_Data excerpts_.
# # # #
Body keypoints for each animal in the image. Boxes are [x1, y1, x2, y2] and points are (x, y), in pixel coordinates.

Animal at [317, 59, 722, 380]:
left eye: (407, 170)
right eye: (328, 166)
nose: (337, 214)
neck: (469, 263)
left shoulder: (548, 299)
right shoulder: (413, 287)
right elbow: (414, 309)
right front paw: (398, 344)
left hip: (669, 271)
# # # #
_Exercise brief_. What is wanted is the line containing "right shoulder: (413, 287)" and every line after it through the last line of the entries, printed exactly.

_Final answer_.
right shoulder: (413, 287)
right elbow: (414, 309)
right front paw: (398, 344)
left hip: (669, 271)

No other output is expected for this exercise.